Comprehend the CDP approach
CDP makes its scoring methodology public. Companies may provide comprehensive, transparent, and company-specific responses by following the process explained by CDP. Reading the methodological guide and respecting the instructions as much as possible is a first step to ensure the best scoring as possible.
Begin the dialogue early
Businesses should gather their team members, set a timeline that works for them, and collect all particular data and verification papers required for the questionnaire.
Complete all appropriate cells
Before officially submitting the questionnaire, enterprises should verify that they have completed all applicable cells, since this has an effect on their disclosure performance.
Utilise time and resources prudently
By logging onto CDP's website, respondents may obtain an editable version of the climate change questionnaire.

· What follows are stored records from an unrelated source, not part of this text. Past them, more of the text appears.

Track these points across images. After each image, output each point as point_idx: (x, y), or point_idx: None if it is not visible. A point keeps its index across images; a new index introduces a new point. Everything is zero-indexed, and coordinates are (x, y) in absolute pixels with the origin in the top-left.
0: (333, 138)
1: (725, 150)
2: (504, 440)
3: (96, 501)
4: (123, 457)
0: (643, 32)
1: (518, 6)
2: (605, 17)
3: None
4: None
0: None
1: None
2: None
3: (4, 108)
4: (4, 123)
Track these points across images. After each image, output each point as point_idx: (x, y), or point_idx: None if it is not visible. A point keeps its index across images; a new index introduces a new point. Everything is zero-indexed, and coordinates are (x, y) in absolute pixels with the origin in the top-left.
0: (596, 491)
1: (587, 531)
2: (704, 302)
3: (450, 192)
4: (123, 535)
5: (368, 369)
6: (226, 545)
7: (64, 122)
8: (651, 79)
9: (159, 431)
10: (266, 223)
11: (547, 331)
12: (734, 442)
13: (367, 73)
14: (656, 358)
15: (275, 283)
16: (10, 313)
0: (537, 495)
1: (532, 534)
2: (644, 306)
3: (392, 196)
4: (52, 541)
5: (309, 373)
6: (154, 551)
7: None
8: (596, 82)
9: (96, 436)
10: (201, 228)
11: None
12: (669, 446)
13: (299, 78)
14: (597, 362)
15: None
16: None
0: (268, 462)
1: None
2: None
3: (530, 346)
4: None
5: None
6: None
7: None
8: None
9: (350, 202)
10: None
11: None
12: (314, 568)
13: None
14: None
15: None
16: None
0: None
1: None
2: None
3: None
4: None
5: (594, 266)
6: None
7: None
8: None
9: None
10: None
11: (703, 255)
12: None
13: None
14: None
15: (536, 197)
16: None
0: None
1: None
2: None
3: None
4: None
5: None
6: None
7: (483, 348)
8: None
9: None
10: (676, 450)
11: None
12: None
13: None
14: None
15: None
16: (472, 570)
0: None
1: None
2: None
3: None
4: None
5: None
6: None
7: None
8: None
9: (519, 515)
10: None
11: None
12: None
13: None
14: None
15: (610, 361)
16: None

This document is beneficial for gathering and organising input from various sources. While completing the questionnaire offline, it is advisable to keep CDP's ORS open, so the company is aware of the specific information requested for each question.
Challenges of CDP
Despite multifaceted benefits of CDP, several challenges might hinder the effectiveness and optimum prospects, such as the following:
CDP reporting is complicated and challenging because of silos, as companies are organised in various ways throughout the world and under multiple commercial and operational structures.
It may be difficult to break down segmented risk-management systems and get leadership support for a more comprehensive approach to climate risk management.
Inadequacies in practical capabilities
Most businesses have little or no expertise with climate change scenario studies and greenhouse gas (GHG) emissions accounting across all three emission scopes and science-based goal setting.
They cannot report their present sustainability performance because they lack the necessary knowledge, tools, and related competencies.
For enterprises to comply with CDP, they must answer a comprehensive set of questions.
In 2021, this took the shape of an 88-page paper including more than 200 questions and answers. Obtaining the necessary information and responding to a CDP questionnaire is a time-consuming and difficult task.